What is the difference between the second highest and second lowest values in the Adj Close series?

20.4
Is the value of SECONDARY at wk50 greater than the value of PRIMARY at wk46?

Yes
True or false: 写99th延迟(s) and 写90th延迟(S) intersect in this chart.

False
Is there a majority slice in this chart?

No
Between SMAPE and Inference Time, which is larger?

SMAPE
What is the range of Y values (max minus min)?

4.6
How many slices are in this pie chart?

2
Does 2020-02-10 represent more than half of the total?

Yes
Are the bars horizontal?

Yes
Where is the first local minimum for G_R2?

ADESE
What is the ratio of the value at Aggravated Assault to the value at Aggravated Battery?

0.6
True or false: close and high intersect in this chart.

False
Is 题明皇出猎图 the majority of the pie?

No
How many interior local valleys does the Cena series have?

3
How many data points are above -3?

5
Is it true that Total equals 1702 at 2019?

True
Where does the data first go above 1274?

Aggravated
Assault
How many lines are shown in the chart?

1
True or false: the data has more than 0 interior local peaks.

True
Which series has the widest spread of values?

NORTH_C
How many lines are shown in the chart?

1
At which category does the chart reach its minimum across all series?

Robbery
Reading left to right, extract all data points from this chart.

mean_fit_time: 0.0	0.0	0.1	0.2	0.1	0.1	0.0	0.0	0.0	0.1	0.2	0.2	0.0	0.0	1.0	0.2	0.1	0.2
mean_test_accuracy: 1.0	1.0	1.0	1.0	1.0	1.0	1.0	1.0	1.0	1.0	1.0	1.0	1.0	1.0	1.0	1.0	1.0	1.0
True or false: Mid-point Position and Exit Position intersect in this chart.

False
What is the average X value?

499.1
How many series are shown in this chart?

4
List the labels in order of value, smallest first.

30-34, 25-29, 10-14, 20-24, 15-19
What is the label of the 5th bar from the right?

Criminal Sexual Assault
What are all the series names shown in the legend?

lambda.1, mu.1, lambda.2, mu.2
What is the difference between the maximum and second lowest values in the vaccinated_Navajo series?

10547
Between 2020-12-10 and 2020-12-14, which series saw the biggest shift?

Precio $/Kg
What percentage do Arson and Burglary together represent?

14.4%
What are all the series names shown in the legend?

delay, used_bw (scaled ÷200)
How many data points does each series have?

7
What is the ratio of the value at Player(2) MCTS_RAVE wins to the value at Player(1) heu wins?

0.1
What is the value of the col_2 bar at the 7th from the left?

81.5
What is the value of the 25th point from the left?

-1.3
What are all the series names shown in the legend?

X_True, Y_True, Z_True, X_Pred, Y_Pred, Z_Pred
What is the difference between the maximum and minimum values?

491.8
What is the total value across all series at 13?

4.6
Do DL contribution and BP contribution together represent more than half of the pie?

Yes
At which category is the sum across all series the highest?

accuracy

---

● Work task
Rewrite all of the records above, swapping each "chart" for "graph" and leaving everything else unchanged.

● Reply
What is the difference between the second highest and second lowest values in the Adj Close series?

20.4
Is the value of SECONDARY at wk50 greater than the value of PRIMARY at wk46?

Yes
True or false: 写99th延迟(s) and 写90th延迟(S) intersect in this graph.

False
Is there a majority slice in this graph?

No
Between SMAPE and Inference Time, which is larger?

SMAPE
What is the range of Y values (max minus min)?

4.6
How many slices are in this pie graph?

2
Does 2020-02-10 represent more than half of the total?

Yes
Are the bars horizontal?

Yes
Where is the first local minimum for G_R2?

ADESE
What is the ratio of the value at Aggravated Assault to the value at Aggravated Battery?

0.6
True or false: close and high intersect in this graph.

False
Is 题明皇出猎图 the majority of the pie?

No
How many interior local valleys does the Cena series have?

3
How many data points are above -3?

5
Is it true that Total equals 1702 at 2019?

True
Where does the data first go above 1274?

Aggravated
Assault
How many lines are shown in the graph?

1
True or false: the data has more than 0 interior local peaks.

True
Which series has the widest spread of values?

NORTH_C
How many lines are shown in the graph?

1
At which category does the graph reach its minimum across all series?

Robbery
Reading left to right, extract all data points from this graph.

mean_fit_time: 0.0	0.0	0.1	0.2	0.1	0.1	0.0	0.0	0.0	0.1	0.2	0.2	0.0	0.0	1.0	0.2	0.1	0.2
mean_test_accuracy: 1.0	1.0	1.0	1.0	1.0	1.0	1.0	1.0	1.0	1.0	1.0	1.0	1.0	1.0	1.0	1.0	1.0	1.0
True or false: Mid-point Position and Exit Position intersect in this graph.

False
What is the average X value?

499.1
How many series are shown in this graph?

4
List the labels in order of value, smallest first.

30-34, 25-29, 10-14, 20-24, 15-19
What is the label of the 5th bar from the right?

Criminal Sexual Assault
What are all the series names shown in the legend?

lambda.1, mu.1, lambda.2, mu.2
What is the difference between the maximum and second lowest values in the vaccinated_Navajo series?

10547
Between 2020-12-10 and 2020-12-14, which series saw the biggest shift?

Precio $/Kg
What percentage do Arson and Burglary together represent?

14.4%
What are all the series names shown in the legend?

delay, used_bw (scaled ÷200)
How many data points does each series have?

7
What is the ratio of the value at Player(2) MCTS_RAVE wins to the value at Player(1) heu wins?

0.1
What is the value of the col_2 bar at the 7th from the left?

81.5
What is the value of the 25th point from the left?

-1.3
What are all the series names shown in the legend?

X_True, Y_True, Z_True, X_Pred, Y_Pred, Z_Pred
What is the difference between the maximum and minimum values?

491.8
What is the total value across all series at 13?

4.6
Do DL contribution and BP contribution together represent more than half of the pie?

Yes
At which category is the sum across all series the highest?

accuracy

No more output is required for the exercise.